### Page extract

- - - -

# Offseason Plan



## Dodigago (Jan 13, 2005)

okay so I think were done, even if we somehow win this series, were not going to beat the Spurs


so ya

this is what I would do


throw 1/2 of the MLE at Chris "Birdman" Anderson 
throw the other 1/2 at Luke Walton

Try to S&T Mobley to get a good defensive minded SG in return


trade Skinner
trade Thomas
trade Corliss
trade Tag(as a expiring contract)

and lastly


TRADE PEJA OR BIBBY


----------



## Peja Vu (Jun 9, 2002)

Dodigago said:


> okay so I think were done, even if we somehow win this series, were not going to beat the Spurs
> 
> 
> so ya
> ...


Two things. Birdman has a player option for next season at 1.8 million...not sure if he will pick it up. And trade Bibby? You are crazy


----------



## maKINGSofgreatness (Aug 17, 2003)

Though I concede that we have little chance left, i'm not about to give up hope entirely. 

I don't think we should trade Peja or Bibby. Bibby is irreplacable, we will never find a pg better suited to run this team. And Peja can be an ideal second scoring option at worst, and a very good first option at best, so I think we should keep him as well.

- - - -

### Recorded information
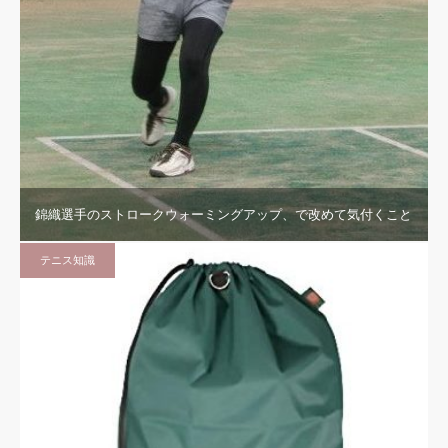
錦織選手のストロークウォーミングアップ、で改めて気付くこと
テニス知識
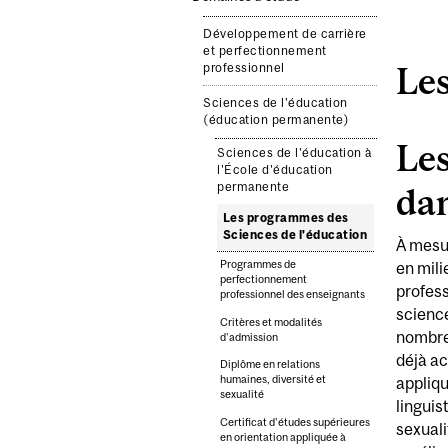
Développement de carrière
et perfectionnement
professionnel
Les
Sciences de l'éducation
(éducation permanente)
Les
Sciences de l'éducation à
l'École d'éducation
permanente
dan
Les programmes des
Sciences de l'éducation
À mesur
Programmes de
en mili
perfectionnement
profess
professionnel des enseignants
science
Critères et modalités
nombre
d'admission
déjà ac
Diplôme en relations
humaines, diversité et
appliqu
sexualité
linguis
Certificat d'études supérieures
sexuali
en orientation appliquée à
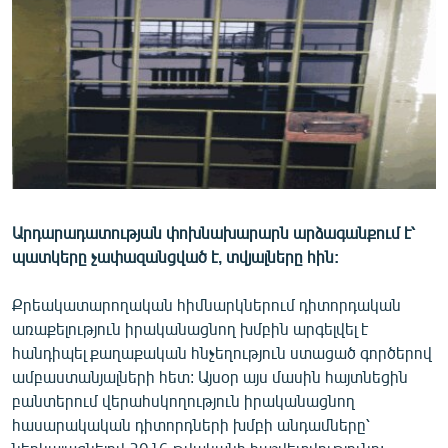
ՄԻՋԱԶԳԱՅԻՆ
ՄՇԱԿՈՒՅԹ
ՍՊՈՐՏ
ՄԵԿՆԱԲԱՆՈՒԹՅՈՒՆ
ՏՏ ԵՒ ԻՆՏԵՐՆԵՏ
ԿՈՐՈՆԱՎԻՐՈՒՍ
Արդարադատության փոխնախարարն արձագանքում է՝
ԱՐԽԻՎ
պատկերը չափազանցված է, տվյալները հին:
ՏԵՍԱՆՅՈՒԹԵՐ
Քրեակատարողական հիմնարկներում դիտորդական
ԲԱՆԱՎԵՃ
առաքելություն իրականացնող խմբին արգելվել է
ՁԳՏԵԼՈՎ ԼԱՎԱԳՈՒՅՆԻՆ
հանդիպել քաղաքական հնչեղություն ստացած գործերով
ամբաստանյալների հետ: Այսօր այս մասին հայտնեցին
ՓՈԴՔԱՍԹ
բանտերում վերահսկողություն իրականացնող
հասարակական դիտորդների խմբի անդամները՝
Հայերեն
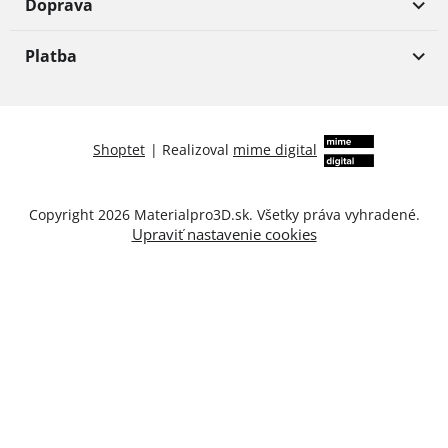
Doprava
Platba
Shoptet
|
Realizoval
mime digital
Copyright 2026
Materialpro3D.sk
. Všetky práva vyhradené.
Upraviť nastavenie cookies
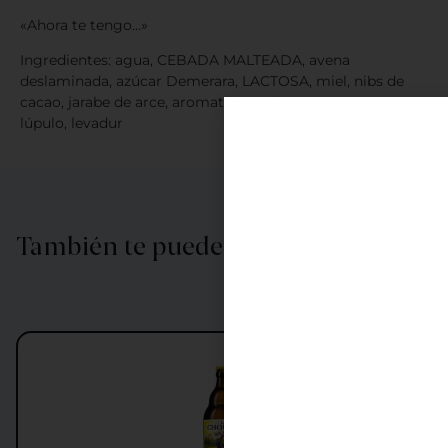
«Ahora te tengo…»
Ingredientes: agua, CEBADA MALTEADA, avena
deslaminada, azúcar Demerara, LACTOSA, miel, nibs de
cacao, jarabe de arce, aromatizante de nuez pecana,
lúpulo, levadur
También te puede interesar…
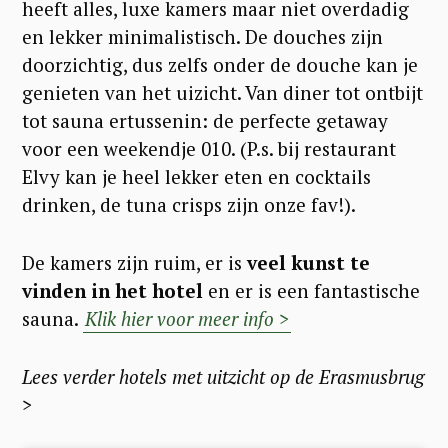
heeft alles, luxe kamers maar niet overdadig
en lekker minimalistisch. De douches zijn
doorzichtig, dus zelfs onder de douche kan je
genieten van het uizicht. Van diner tot ontbijt
tot sauna ertussenin: de perfecte getaway
voor een weekendje 010. (P.s. bij restaurant
Elvy kan je heel lekker eten en cocktails
drinken, de tuna crisps zijn onze fav!).
De kamers zijn ruim, er is
veel kunst te
vinden in het hotel
en er is een fantastische
sauna.
Klik hier voor meer info >
Lees verder hotels met uitzicht op de Erasmusbrug
>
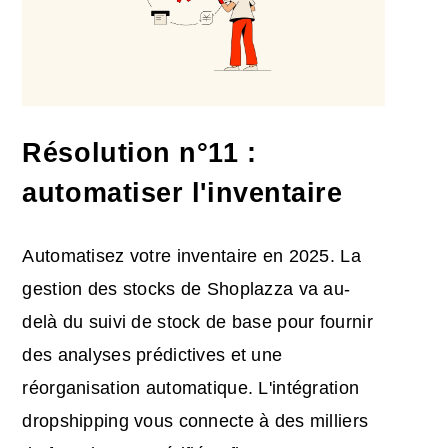
Résolution n°11 :
automatiser l'inventaire
Automatisez votre inventaire en 2025. La
gestion des stocks de Shoplazza va au-
delà du suivi de stock de base pour fournir
des analyses prédictives et une
réorganisation automatique. L'intégration
dropshipping vous connecte à des milliers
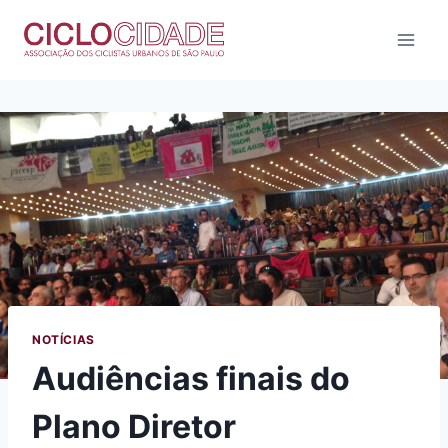
Pular
para
o
Conteúdo
NOTÍCIAS
Audiências finais do
Plano Diretor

- - - -

### Questions to answer
(a) Reproduce the part of the offseason plan thread starting at "Though I concede" and ending at "him as well.".
(b) Answer these from the offseason plan thread:
(i) In the first post, which player is to be traded "as a expiring contract"?
(ii) How much is Birdman's player option for next season, according to the reply?
(iii) Which position does the last post say the team will never find a better player for than Bibby?
(c) Extend the offseason plan thread past its last sentence.

### Outputs by task
(a)
Though I concede that we have little chance left, i'm not about to give up hope entirely. 

I don't think we should trade Peja or Bibby. Bibby is irreplacable, we will never find a pg better suited to run this team. And Peja can be an ideal second scoring option at worst, and a very good first option at best, so I think we should keep him as well.

(b)
(i) Tag
(ii) 1.8 million
(iii) Point guard (pg)

(c)
Even if we are capped out, I think Larry Hughes would be perfect for us, good individual defender, great slasher, athletic, and a great passer for a 2 (averaged 5 assists per this year, used to play pg) He seems to address a lot of our needs. 

Beyond that, I think we should keep Williamson, and move Miller back to the 4, so maybe we should take a look at some of the many athletic young big men that are out there this year, like Chandler, Curry, Swift, Brown, and Dalembert. 

Thomas needs to come off the bench, but I don't know where that leaves Darius and Skinner, who seems more like a 4 than a 5 to me. Evans should be kept. I would love to keep Bobby for setimental reasons, but I don't know if that's best for the team. House played well, but he can't really play point. It would be nice to leave Ostertag burried on the bench. 

I hope we bring Barnes back. His passing and rebounding was good for us. And maybe Christie will be bought out, even though Weisbrod says he won't be.


----------



## Peja Vu (Jun 9, 2002)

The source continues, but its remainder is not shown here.